The Presentation Sisters are called to encounter God in the heart of the world and to continue the mission of Jesus in the spirit of their eighteenth century founder, Nano Nagle. Today, they form an international organisation of some 1300 women working across 12 countries.
Honora (Nano) Nagle was born in Cork, Ireland, in 1718 during the time of the notorious penal laws that sought to subjugate the Catholic population. She was herself from a wealthy family, but had to be smuggled to Paris in order to receive a Catholic education.
As a young woman, she lived a glamorous life in Paris until the sight of extreme poverty led her to reassess her values. Returning to Ireland, she established a secret school in Cork to educate the children of the poor. She sought to educate them not only in the Catholic faith but also in practical skills to help them earn a living.
By 1757, she had opened seven secret schools, five for girls and two for boys. By the time of her death in 1784 she had set up a network of such schools with over 400 pupils in seven parishes. She also visited the sick and elderly after school, working long into the night and thus earning the nickname The Lady with the Lantern. For this reason, the lantern is the symbol for the Presentation Sisters worldwide.
At that time, religious sisters were expected to remain enclosed in convents, so Nano Nagle and her assistants performed their works of charity without becoming a religious congregation. This gave them the freedom to visit the poor in their homes. However, realising the need for a group to continue her work after her death, Nano founded the ‘Sisters of Charitable Instruction of the Sacred Heart of Jesus’ in 1775. Later, in 1794, Nagle’s group joined forces with a charity founded by former milliner Teresa Mulally, who had used money won in a state lottery to start a Catholic school for the poor girls of inner-city Dublin. This combined group became the congregation of the Sisters of the Presentation of the Blessed Virgin Mary.
Two years before Nano’s death, Catholics were once again allowed to open schools in Ireland, and so she lived to see her schools emerge from secrecy.
Nano’s work laid the foundation for a voluntary school system in Ireland and for the wide range of ministries to which Presentation Sisters around the world remain committed. In 2000, she was voted Irish Woman of the Millennium in recognition of her importance as a pioneer of female education in Ireland. In October 2013, she was declared Venerable by Pope Francis.
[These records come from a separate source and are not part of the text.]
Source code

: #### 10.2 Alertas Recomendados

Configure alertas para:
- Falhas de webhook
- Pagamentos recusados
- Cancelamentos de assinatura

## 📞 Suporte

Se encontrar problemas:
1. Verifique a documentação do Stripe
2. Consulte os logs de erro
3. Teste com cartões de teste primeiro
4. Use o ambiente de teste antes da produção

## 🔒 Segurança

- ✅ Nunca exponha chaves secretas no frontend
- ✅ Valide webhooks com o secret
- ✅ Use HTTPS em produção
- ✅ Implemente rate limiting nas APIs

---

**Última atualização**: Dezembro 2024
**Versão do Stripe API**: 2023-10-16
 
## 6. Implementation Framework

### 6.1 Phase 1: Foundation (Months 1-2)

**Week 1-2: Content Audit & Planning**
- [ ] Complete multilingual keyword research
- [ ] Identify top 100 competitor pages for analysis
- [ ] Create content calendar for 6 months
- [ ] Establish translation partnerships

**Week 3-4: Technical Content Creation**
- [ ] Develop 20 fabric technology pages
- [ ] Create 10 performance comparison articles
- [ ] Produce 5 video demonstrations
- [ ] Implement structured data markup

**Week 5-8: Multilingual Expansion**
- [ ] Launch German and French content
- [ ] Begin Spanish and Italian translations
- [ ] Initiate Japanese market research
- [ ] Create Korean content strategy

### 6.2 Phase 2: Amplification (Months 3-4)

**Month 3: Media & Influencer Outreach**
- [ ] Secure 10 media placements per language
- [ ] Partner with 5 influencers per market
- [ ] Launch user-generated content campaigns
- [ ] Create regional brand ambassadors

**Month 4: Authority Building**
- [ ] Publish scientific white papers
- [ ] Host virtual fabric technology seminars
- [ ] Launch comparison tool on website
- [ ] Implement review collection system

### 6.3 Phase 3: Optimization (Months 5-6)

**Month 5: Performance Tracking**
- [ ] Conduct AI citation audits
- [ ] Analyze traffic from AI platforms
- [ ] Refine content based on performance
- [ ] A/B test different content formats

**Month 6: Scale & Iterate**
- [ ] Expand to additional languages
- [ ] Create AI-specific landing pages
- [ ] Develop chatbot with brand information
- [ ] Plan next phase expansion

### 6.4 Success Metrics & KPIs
The Presentation Sisters in Australia
The Society of Australian Congregations of the Presentation of the Blessed Virgin Mary is a federation of six autonomous Presentation congregations in Australia and a group of Melanesian and Australian Presentation Sisters in Papua New Guinea.
The sisters arrived in Australia in 1866 in response to an urgent need to educate the children of poor Irish settlers. The first Presentation school was opened in Richmond, Tasmania, followed in 1873 by the first mainland school, which opened in St Kilda, Melbourne, and the first New South Wales school, which opened the following year in Wagga Wagga.
In 1899 the Wagga sisters answered a call from the newly appointed bishop of Rockhampton, Bishop Higgins, to staff a parish school and open a high school in the outback town of Longreach, a town so remote the sisters could not find it on any map. Thus began their Queensland ministries.
In 1958, Pope Pius XII approved the formation of the Society of the Australian Congregations of the Presentation of the Blessed Virgin Mary. In 1960, the Queensland congregation moved its centre of administration to Brisbane.
Since Vatican II, many sisters have moved into other ministries besides teaching, such as aged care, Indigenous care, mental health support, migrant/refugee support, and many others. In the spirit of Nano, they offer direct support and also challenge the social conditions that cause hardship and poverty.